【はじめに】
医学生や初期研修医の先生方から、「呼吸器内科医になって良かったと思うことについて教えて欲しい」という趣旨の質問を受けることがあります。
将来の進路に悩む若い先生から質問を受けることが多いです。
そこでこの記事では、呼吸器内科医になって良かったと感じていることをまとめていきます!
急性期総合病院で勤務してきた呼吸器専門医の個人的な経験と意見を元に記事にするので、必ず若い先生方の参考になるはずです!
呼吸器内科医になって良かったこと
1)多岐にわたる病態、疾患を経験できる
2)珍しい疾患、難病を経験することができる
呼吸器内科では頻度の多い病態として、悪性腫瘍(肺がんなど)、肺感染症、喘息やCOPD、間質性肺炎、胸膜疾患(気胸、胸膜炎、膿胸など)といった幅広い病態を診ることができます。これらの疾患を診療する際には、アレルギー、免疫、膠原病分野にも知識が必要になります。
また、他科の疾患で診療をしてきた中で肺に合併症、問題を生じてくることが多いため、他の疾患についての概要も知っておく必要があります。
また臨床医としては一般的に出会う頻度が少ない国指定の難病に出会うことも時々あります。
呼吸器内科医に求められる病態、疾患の幅は多岐にわたるため、知的好奇心が高い方、勉強をすることが好きな方、色々な病態を診たい方にとっては、飽きることがない診療科で、大変お薦めです!
3)総合内科医的な視点から診療をすることができる
上記のように幅広く全身を診ていく必要があります。呼吸器内科は、総合内科的な要素が強い診療科です。

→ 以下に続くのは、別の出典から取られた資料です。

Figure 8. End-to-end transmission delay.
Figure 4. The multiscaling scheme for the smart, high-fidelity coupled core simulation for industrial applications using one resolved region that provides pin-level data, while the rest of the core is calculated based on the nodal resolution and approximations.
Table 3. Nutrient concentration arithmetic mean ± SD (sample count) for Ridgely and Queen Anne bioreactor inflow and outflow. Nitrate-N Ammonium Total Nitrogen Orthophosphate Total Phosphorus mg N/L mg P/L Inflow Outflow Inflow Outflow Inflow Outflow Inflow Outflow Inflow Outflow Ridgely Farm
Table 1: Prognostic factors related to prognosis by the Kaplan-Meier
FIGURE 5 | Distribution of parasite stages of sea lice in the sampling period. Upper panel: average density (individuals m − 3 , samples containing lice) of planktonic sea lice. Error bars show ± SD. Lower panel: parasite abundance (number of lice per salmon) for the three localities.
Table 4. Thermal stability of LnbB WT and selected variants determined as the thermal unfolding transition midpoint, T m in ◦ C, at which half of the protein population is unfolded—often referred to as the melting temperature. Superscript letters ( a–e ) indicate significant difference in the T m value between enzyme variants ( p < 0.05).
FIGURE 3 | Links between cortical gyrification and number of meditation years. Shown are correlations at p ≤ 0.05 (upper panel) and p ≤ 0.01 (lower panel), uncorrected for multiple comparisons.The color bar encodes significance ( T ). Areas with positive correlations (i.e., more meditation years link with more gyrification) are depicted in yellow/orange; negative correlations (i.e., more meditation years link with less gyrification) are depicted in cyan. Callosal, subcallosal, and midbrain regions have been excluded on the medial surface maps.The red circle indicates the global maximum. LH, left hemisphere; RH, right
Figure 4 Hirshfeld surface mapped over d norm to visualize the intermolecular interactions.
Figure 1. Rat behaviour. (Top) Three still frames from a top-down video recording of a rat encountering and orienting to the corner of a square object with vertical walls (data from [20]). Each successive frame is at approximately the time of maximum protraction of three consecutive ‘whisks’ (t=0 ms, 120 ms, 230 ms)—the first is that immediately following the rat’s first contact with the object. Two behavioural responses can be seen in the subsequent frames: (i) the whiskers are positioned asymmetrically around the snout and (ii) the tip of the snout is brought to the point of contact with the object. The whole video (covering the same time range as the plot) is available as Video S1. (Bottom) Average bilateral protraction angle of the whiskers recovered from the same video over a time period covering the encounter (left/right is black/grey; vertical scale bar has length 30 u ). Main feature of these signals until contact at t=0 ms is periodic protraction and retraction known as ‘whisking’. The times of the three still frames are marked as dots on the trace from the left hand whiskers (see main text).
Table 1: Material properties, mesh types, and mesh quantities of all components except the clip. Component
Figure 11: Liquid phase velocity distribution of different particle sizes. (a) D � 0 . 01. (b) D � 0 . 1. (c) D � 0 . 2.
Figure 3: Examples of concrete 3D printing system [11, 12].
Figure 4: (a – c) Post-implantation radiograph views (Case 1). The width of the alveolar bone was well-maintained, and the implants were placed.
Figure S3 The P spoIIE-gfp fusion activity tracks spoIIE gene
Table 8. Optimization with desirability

私は、全身をマネジメントできる医師になりたかったので、呼吸器内科を専門に選んで良かったと感じています。
4)患者、家族と関わりながら診療ができる
呼吸器疾患は慢性疾患になることが多いので、患者さんとの長期的な関係を築くことができます。患者さんの状態の変化を長期的に見守り、治療方針を一緒に決めていくことできる診療科です。
5)咳、息切れ、痰などのQOLに直結する症状を改善できた時は嬉しい
呼吸困難や咳など、患者さんの苦痛を軽減できると、日常生活の質を大きく向上させることができます。特に、治療効果が現れたときの患者さんの笑顔は、医師としての大きな喜びになります!
しばしば、治療をしても手遅れで、効果が乏しく、どうすることもできない患者さんにも出会いますが、少しでも対応が出来て感謝されると嬉しいです。
6)多くの医師、コメディカルの協力を得ながら診療ができる
呼吸器内科は、主に呼吸器外科医、放射線科医、病理医、薬剤師、看護師、リハビリ、メディカルソーシャルワーカーなど、多くの職種と連携して診療を行っていきます。一丸となって患者さんの治療を行い、診療が進んでいくと嬉しいですよ。
7)最新の医療に触れ、学びながら診療ができる
呼吸器内科の分野では、日々新しい治療法や診断法が開発されています。例えば、ここ数年の肺がんの薬物療法の発展は目覚ましいものがあります。すぐにガイドラインも更新され、追いついていくのも大変です。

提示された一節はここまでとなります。